Tugas Latihan 1 |
Tolong jawab pertanyaan berikut berdasarkan profil Andi Wanua Tangke.
(a) Di mana dan kapan Andi Wanua Tangke lahir?
(b) Di fakultas dan universitas mana ia menyelesaikan pendidikan pada 1992?
(c) Pada tanggal berapa Pustaka Refleksi lahir?
Tugas Latihan 2 |
Nyatakan apakah setiap pernyataan di bawah ini sesuai dengan profil Andi Wanua Tangke.
(a) Andi Wanua Tangke pernah menjabat redaktur pelaksana di "Berita Kota Makassar".
(b) Andi Wanua Tangke menamatkan SMA di Soppeng.
(c) Sulawesi Selatan dihuni suku Bugis, Makassar, Toraja, dan Mandar.
Tugas Latihan 3 |
Tuliskan ulang tanpa perubahan satu bagian profil Andi Wanua Tangke. Mulailah pada kata-kata "Sulawesi Selatan yang", lalu berhenti setelah "Sulawesi Selatan (Sulsel).".

Kutipan Teks |
====

Kamis, 14 April 2011

Wanua Tangke, Refleksi dari Timur


ANDI WANUA TANGKE

Lahir : Soppeng, Sulawesi Selatan, 4 April 1964
Istri : Andi Farisna (41)
Anak :
- Andi Riswan Muhammad (14)
- Andi Pramudya Muhammad (11)
Pendidikan :
- SD Pising, Soppeng, 1976
- SMP Negeri Ta'juncu, Soppeng, 1979
- SMA Negeri 5 Makassar, 1983
- Fakultas Sastra Universitas Hasanuddin, 1992
Pekerjaan :
- Direktur Penelitian Pustaka Refleksi dan Arus Timur, 2001-kini
- Mantan Wartawan "Bina Baru"
- Mantan Redaktur Pelaksana "Berita Kota Makassar"
- Mantan Wartawan "Media Bisnis"

Sulawesi Selatan yang dihuni suku Bugis, Makassar, Toraja, dan Mandar menyimpan setumpuk mitos, legenda, serta sejarah lokal yang luput terakomodasi buku pelajaran sekolah. Lewat penerbit buku Pustaka Refleksi, Andi Wanua Tangke mencoba "melawan" sentralisasi konten buku pelajaran yang selama ini didominasi penerbit dari kota besar di Pulau Jawa.

OLEH MARIA S SINURAT DAN NASRULLAH NARA

Kelahiran Pustaka Refleksi paada 3 April 2001 bermula dari keresahan Wanua akan minimnya bahan kepustakaan tentang kisah-kisah Sulawesi Selatan (Sulsel).

====

Data yang Diberikan |

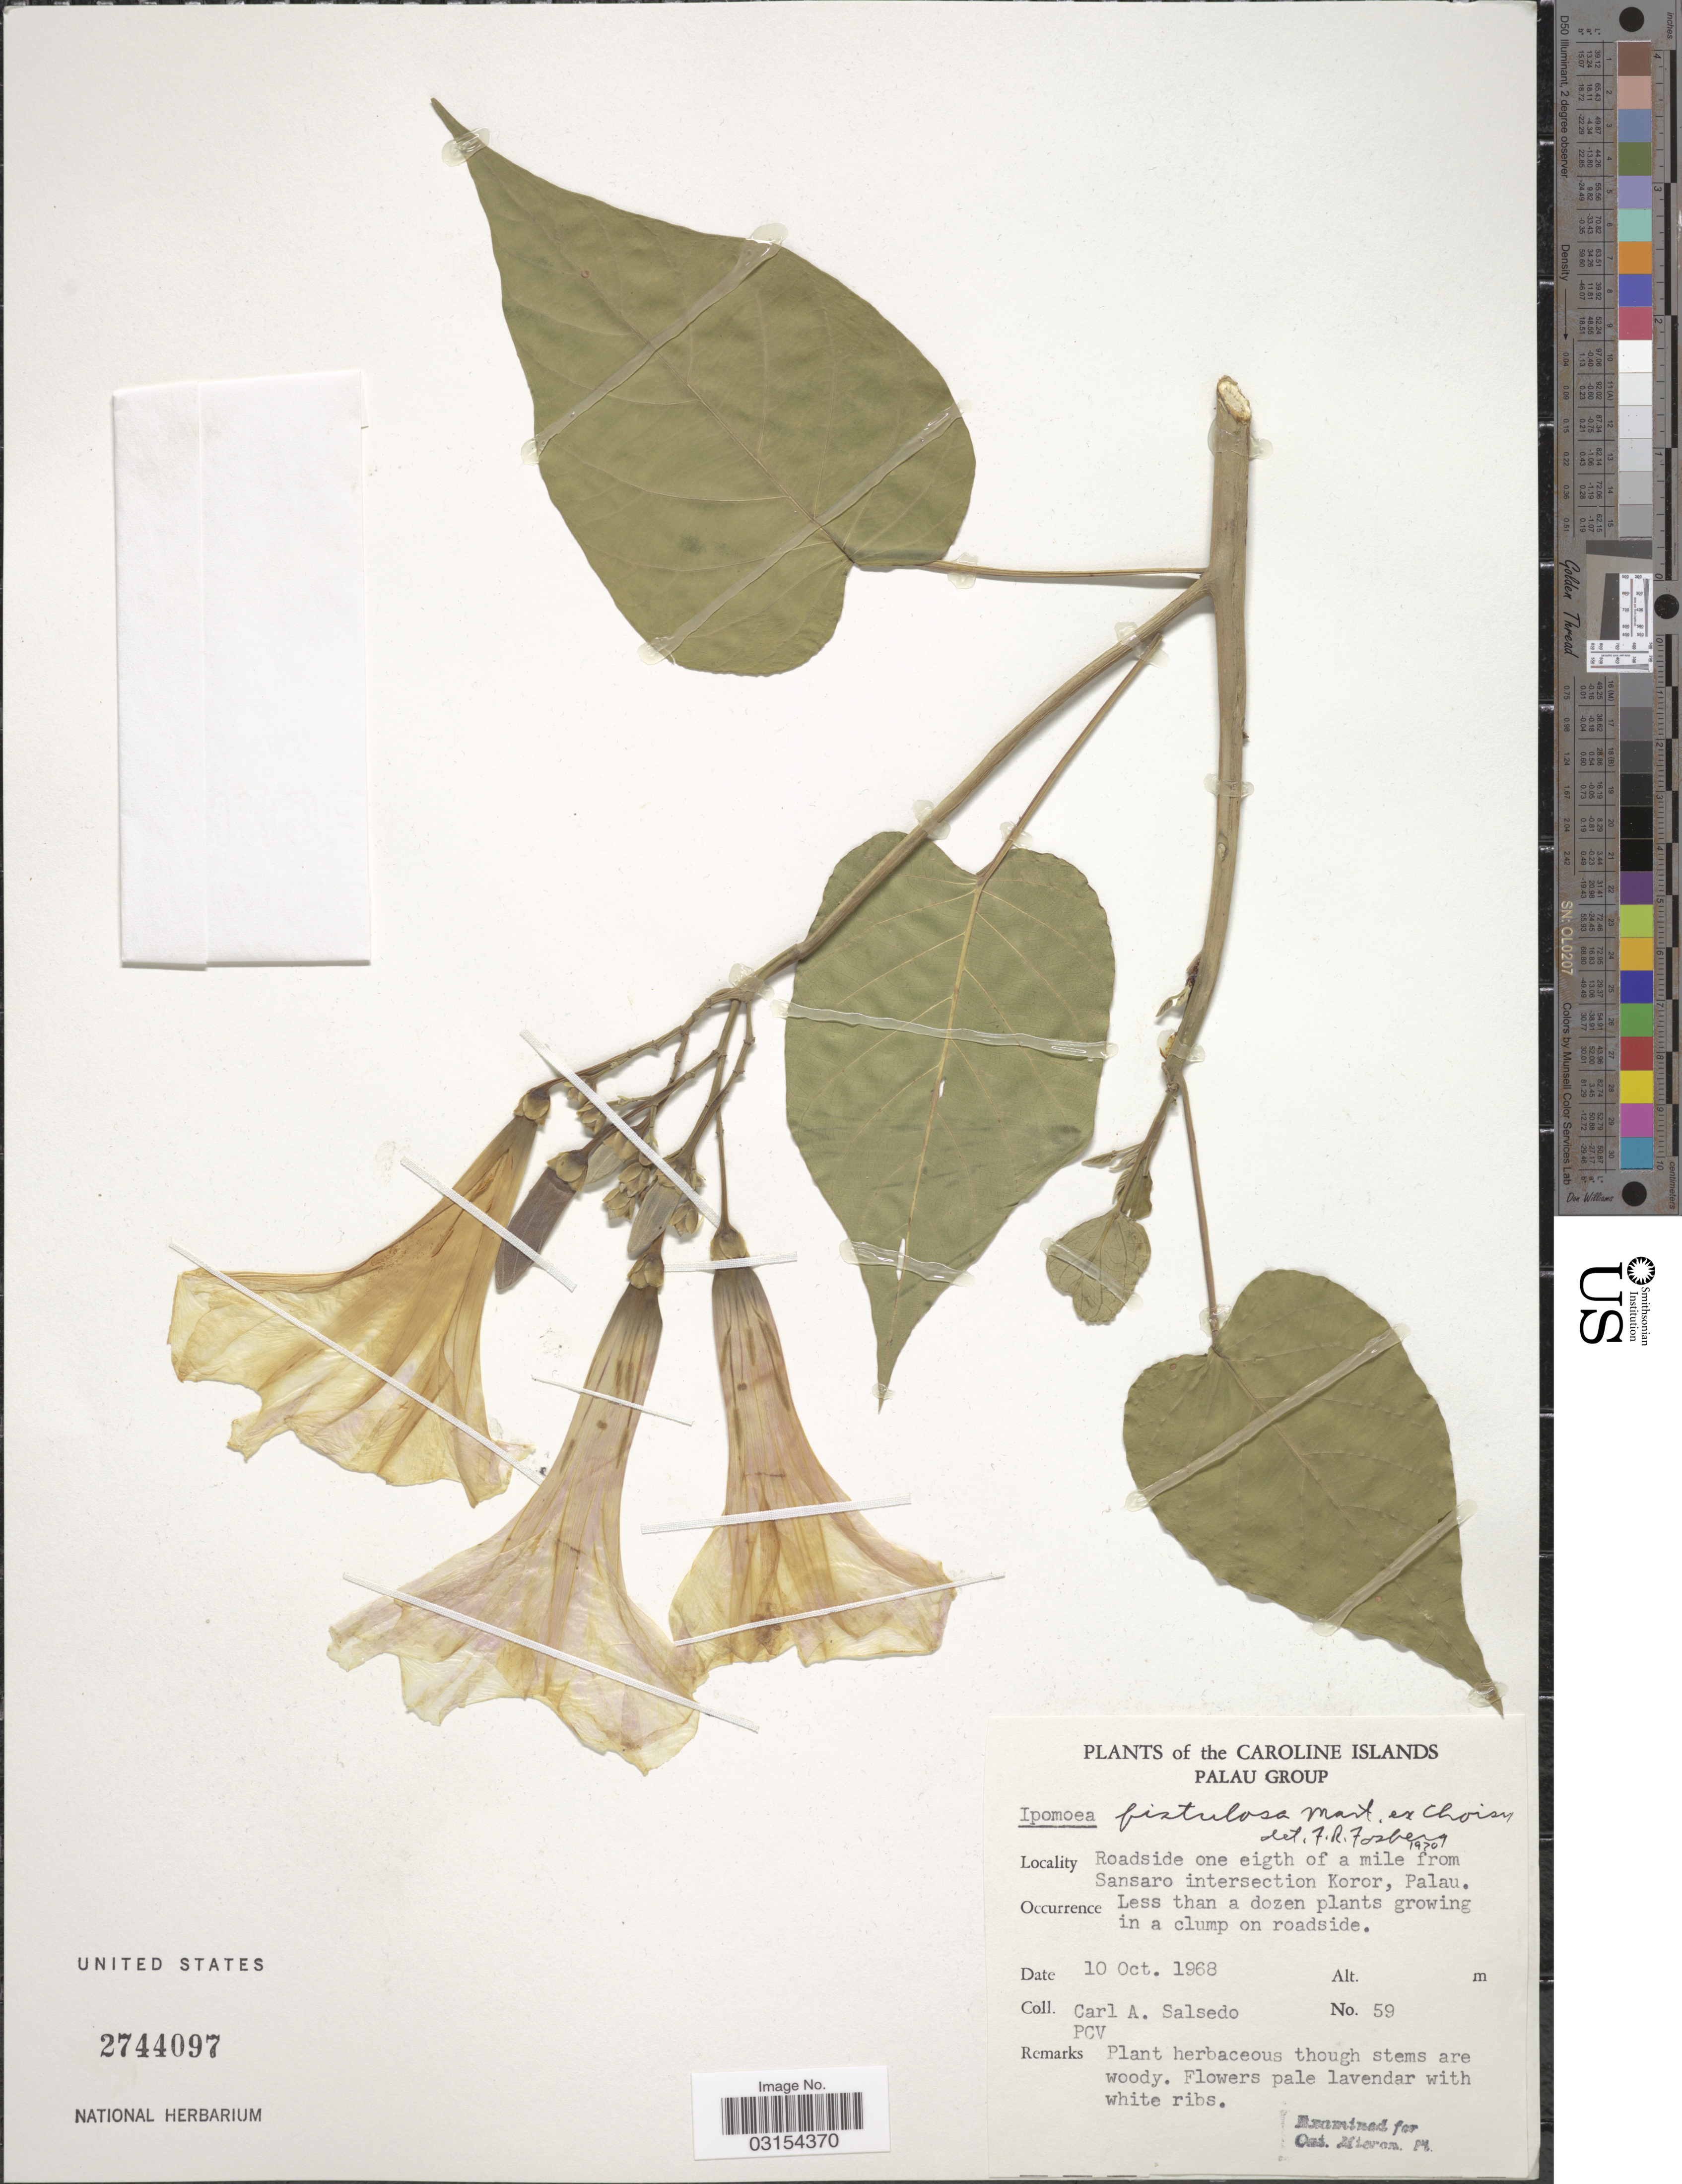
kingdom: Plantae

====

Jawaban Lengkap 1 |
(a) Di Soppeng, Sulawesi Selatan, pada 4 April 1964.
(b) Fakultas Sastra Universitas Hasanuddin.
(c) 3 April 2001.

Jawaban Lengkap 2 |
(a) Ya: "Mantan Redaktur Pelaksana "Berita Kota Makassar""
(b) Tidak: "SMA Negeri 5 Makassar, 1983"
(c) Ya: "Sulawesi Selatan yang dihuni suku Bugis, Makassar, Toraja, dan Mandar"

Jawaban Lengkap 3 |
Sulawesi Selatan yang dihuni suku Bugis, Makassar, Toraja, dan Mandar menyimpan setumpuk mitos, legenda, serta sejarah lokal yang luput terakomodasi buku pelajaran sekolah. Lewat penerbit buku Pustaka Refleksi, Andi Wanua Tangke mencoba "melawan" sentralisasi konten buku pelajaran yang selama ini didominasi penerbit dari kota besar di Pulau Jawa.

OLEH MARIA S SINURAT DAN NASRULLAH NARA

Kelahiran Pustaka Refleksi paada 3 April 2001 bermula dari keresahan Wanua akan minimnya bahan kepustakaan tentang kisah-kisah Sulawesi Selatan (Sulsel).